(EXTRACT)
The Exchange believes that the proposed decrease in rebate associated with the BY flag (from $0.0004 per share to $0.0002 per share) represents an equitable allocation of reasonable dues, fees, and other charges since it reflects a pass through of the BATS fee for removing liquidity. EDGA believes that it is reasonable and equitable to pass on these fees to its members. The Exchange believes that the proposed decrease in rebate is non-discriminatory in that it applies uniformly to all Members.
The Exchange believes that the proposed elimination of the INET tier in footnote 7 represents an equitable allocation of reasonable dues, fees, and other charges as the INET tier is not used by any Members and therefore, its elimination will not impact any Members. The proposed elimination of the tier also provides more simplicity to the fee schedule.
The Exchange also notes that it operates in a highly competitive market in which market participants can readily direct order flow to competing venues if they deem fee levels at a particular venue to be excessive. The proposed rule change reflects a competitive pricing structure designed to incent market participants to direct their order flow to the Exchange. The Exchange believes that the proposed rates are equitable and non-discriminatory in that they apply uniformly to all Members. The Exchange believes the fees and credits remain competitive with those charged by other venues and therefore continue to be reasonable and equitably allocated to Members.

(INSTRUCTIONS)
1. Revise the fee filing, starting with "The Exchange also" and going on through "allocated to Members.", so that "order flow" is replaced by "trading volume".
2. List every all-capital abbreviation that appears in the fee filing.
Rely on nothing but the fee filing.

(GIVEN DATA)

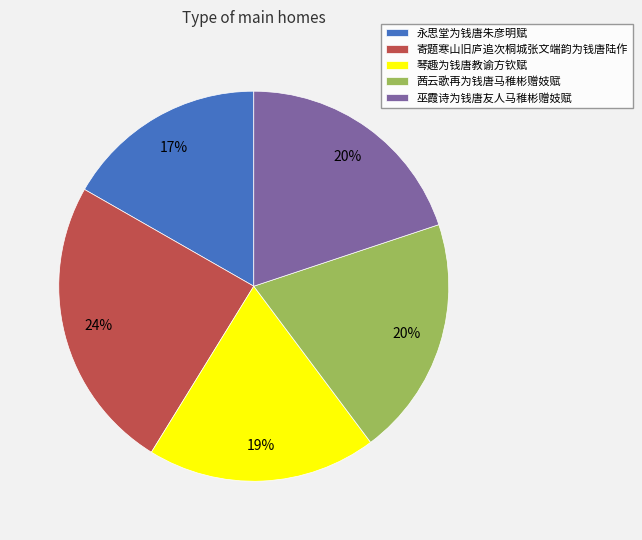

Between 琴趣为钱唐教谕方钦赋 and 永思堂为钱唐朱彦明赋, which is larger?

琴趣为钱唐教谕方钦赋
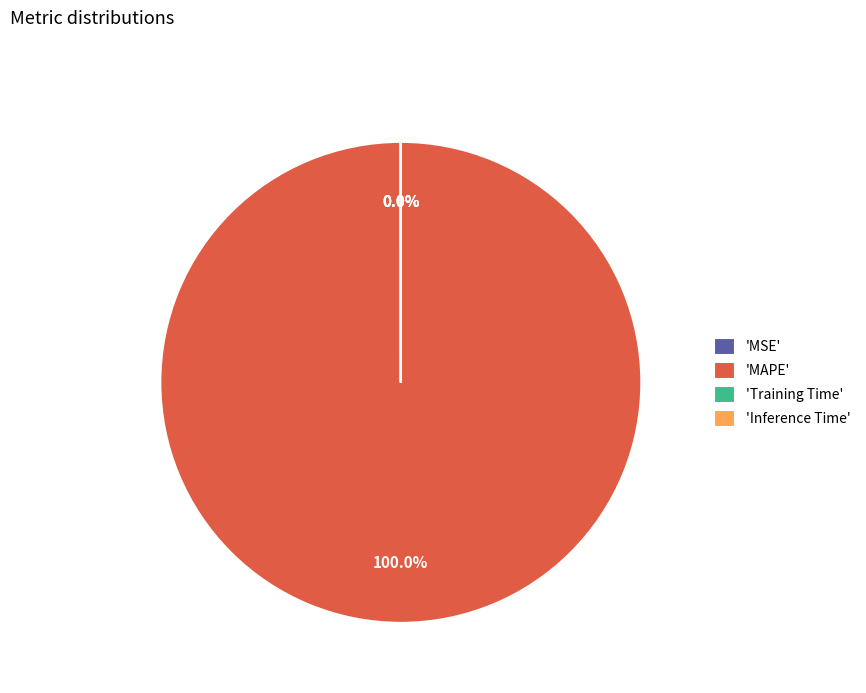

True or false: Inference Time accounts for 0% of the total.

True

(ANSWERS TO EACH TASK)
1.
The Exchange also notes that it operates in a highly competitive market in which market participants can readily direct trading volume to competing venues if they deem fee levels at a particular venue to be excessive. The proposed rule change reflects a competitive pricing structure designed to incent market participants to direct their trading volume to the Exchange. The Exchange believes that the proposed rates are equitable and non-discriminatory in that they apply uniformly to all Members. The Exchange believes the fees and credits remain competitive with those charged by other venues and therefore continue to be reasonable and equitably allocated to Members.

2. BY, BATS, EDGA, INET